Starting at the top of the listing below, copy each line exactly, stopping after the line that contains "151, 52, 54>".

────────────────────────────────────────

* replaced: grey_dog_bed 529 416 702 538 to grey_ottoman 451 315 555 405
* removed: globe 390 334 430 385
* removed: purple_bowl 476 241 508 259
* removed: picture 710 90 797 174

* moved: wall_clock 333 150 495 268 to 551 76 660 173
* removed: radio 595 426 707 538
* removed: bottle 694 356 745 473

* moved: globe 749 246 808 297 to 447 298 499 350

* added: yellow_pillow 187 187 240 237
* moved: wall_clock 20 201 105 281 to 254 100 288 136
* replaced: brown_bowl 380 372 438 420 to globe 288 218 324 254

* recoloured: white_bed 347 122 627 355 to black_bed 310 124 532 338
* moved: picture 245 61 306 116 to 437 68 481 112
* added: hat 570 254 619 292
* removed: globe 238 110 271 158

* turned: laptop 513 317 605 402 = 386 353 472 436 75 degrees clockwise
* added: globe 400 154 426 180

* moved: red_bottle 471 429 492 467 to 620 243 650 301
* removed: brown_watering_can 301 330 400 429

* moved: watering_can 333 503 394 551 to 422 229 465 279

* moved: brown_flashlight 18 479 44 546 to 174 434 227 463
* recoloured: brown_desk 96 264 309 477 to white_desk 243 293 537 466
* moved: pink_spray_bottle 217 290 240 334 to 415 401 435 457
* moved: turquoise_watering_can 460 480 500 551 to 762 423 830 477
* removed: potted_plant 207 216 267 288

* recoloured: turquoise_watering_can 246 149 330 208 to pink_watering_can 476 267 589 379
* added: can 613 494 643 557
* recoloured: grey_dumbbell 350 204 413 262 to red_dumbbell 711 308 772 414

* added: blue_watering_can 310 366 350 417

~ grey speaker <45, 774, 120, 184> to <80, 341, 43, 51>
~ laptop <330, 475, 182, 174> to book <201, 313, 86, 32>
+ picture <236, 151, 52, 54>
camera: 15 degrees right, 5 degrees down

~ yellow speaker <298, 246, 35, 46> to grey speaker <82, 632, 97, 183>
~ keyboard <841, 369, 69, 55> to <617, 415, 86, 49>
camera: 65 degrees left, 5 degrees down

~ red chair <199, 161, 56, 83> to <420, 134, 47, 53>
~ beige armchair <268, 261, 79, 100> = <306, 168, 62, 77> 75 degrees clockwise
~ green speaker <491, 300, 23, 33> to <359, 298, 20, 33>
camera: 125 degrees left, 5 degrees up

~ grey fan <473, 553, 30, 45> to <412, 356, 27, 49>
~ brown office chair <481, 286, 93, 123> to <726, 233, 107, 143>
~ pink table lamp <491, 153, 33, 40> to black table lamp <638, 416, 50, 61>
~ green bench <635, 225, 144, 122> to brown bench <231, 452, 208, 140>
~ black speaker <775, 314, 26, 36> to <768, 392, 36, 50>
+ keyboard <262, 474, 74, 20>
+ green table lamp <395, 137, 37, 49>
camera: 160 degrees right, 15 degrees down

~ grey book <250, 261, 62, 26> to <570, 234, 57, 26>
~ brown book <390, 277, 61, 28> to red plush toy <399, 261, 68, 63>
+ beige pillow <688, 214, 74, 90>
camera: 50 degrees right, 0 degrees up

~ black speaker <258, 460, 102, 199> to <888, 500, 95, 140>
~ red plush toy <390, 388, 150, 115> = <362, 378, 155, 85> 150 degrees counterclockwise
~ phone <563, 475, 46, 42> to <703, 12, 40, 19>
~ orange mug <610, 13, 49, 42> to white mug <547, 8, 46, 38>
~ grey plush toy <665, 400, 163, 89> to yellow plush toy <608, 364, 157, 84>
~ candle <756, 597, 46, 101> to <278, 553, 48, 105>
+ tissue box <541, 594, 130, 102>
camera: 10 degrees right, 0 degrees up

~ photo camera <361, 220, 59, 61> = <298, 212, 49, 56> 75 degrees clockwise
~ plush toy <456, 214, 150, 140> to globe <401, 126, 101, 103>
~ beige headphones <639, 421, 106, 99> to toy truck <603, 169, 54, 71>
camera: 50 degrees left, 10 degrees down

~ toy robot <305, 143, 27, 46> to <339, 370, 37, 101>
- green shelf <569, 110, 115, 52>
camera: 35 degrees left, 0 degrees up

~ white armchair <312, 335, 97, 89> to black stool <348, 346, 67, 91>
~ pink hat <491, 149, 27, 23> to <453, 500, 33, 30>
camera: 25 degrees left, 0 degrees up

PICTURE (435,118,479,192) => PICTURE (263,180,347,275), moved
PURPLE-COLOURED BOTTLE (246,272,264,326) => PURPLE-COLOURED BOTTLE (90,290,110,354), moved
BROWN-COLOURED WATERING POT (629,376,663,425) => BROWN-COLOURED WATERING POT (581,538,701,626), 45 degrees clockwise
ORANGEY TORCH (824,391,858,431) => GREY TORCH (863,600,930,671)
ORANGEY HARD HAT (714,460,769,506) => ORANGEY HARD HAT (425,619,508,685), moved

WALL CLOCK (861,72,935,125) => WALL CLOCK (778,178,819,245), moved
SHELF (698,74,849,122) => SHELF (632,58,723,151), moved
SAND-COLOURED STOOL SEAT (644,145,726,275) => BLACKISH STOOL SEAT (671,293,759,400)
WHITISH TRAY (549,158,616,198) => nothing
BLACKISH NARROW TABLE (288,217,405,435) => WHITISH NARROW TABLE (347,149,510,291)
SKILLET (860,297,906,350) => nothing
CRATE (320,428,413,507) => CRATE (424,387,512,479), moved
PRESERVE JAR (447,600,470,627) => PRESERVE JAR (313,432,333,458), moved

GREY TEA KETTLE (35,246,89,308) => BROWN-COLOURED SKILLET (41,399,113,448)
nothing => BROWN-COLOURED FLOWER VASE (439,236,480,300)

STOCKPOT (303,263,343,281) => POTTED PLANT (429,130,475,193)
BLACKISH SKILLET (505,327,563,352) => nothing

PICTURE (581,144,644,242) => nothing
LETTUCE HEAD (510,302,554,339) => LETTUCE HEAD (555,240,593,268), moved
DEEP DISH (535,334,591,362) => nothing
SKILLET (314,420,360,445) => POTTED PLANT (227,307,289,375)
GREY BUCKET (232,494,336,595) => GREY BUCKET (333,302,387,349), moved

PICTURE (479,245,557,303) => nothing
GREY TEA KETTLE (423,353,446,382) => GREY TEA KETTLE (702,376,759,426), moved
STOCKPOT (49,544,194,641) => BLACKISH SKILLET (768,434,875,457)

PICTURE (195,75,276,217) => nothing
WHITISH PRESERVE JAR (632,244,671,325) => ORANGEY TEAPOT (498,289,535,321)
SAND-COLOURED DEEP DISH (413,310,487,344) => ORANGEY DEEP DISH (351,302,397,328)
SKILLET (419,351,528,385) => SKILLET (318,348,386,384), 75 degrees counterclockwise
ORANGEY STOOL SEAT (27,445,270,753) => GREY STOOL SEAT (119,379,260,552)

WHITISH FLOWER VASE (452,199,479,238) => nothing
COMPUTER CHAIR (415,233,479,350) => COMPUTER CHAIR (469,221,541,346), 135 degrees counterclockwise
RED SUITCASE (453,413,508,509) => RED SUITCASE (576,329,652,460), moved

────────────────────────────────────────

SOLUTION:
* replaced: grey_dog_bed 529 416 702 538 to grey_ottoman 451 315 555 405
* removed: globe 390 334 430 385
* removed: purple_bowl 476 241 508 259
* removed: picture 710 90 797 174

* moved: wall_clock 333 150 495 268 to 551 76 660 173
* removed: radio 595 426 707 538
* removed: bottle 694 356 745 473

* moved: globe 749 246 808 297 to 447 298 499 350

* added: yellow_pillow 187 187 240 237
* moved: wall_clock 20 201 105 281 to 254 100 288 136
* replaced: brown_bowl 380 372 438 420 to globe 288 218 324 254

* recoloured: white_bed 347 122 627 355 to black_bed 310 124 532 338
* moved: picture 245 61 306 116 to 437 68 481 112
* added: hat 570 254 619 292
* removed: globe 238 110 271 158

* turned: laptop 513 317 605 402 = 386 353 472 436 75 degrees clockwise
* added: globe 400 154 426 180

* moved: red_bottle 471 429 492 467 to 620 243 650 301
* removed: brown_watering_can 301 330 400 429

* moved: watering_can 333 503 394 551 to 422 229 465 279

* moved: brown_flashlight 18 479 44 546 to 174 434 227 463
* recoloured: brown_desk 96 264 309 477 to white_desk 243 293 537 466
* moved: pink_spray_bottle 217 290 240 334 to 415 401 435 457
* moved: turquoise_watering_can 460 480 500 551 to 762 423 830 477
* removed: potted_plant 207 216 267 288

* recoloured: turquoise_watering_can 246 149 330 208 to pink_watering_can 476 267 589 379
* added: can 613 494 643 557
* recoloured: grey_dumbbell 350 204 413 262 to red_dumbbell 711 308 772 414

* added: blue_watering_can 310 366 350 417

~ grey speaker <45, 774, 120, 184> to <80, 341, 43, 51>
~ laptop <330, 475, 182, 174> to book <201, 313, 86, 32>
+ picture <236, 151, 52, 54>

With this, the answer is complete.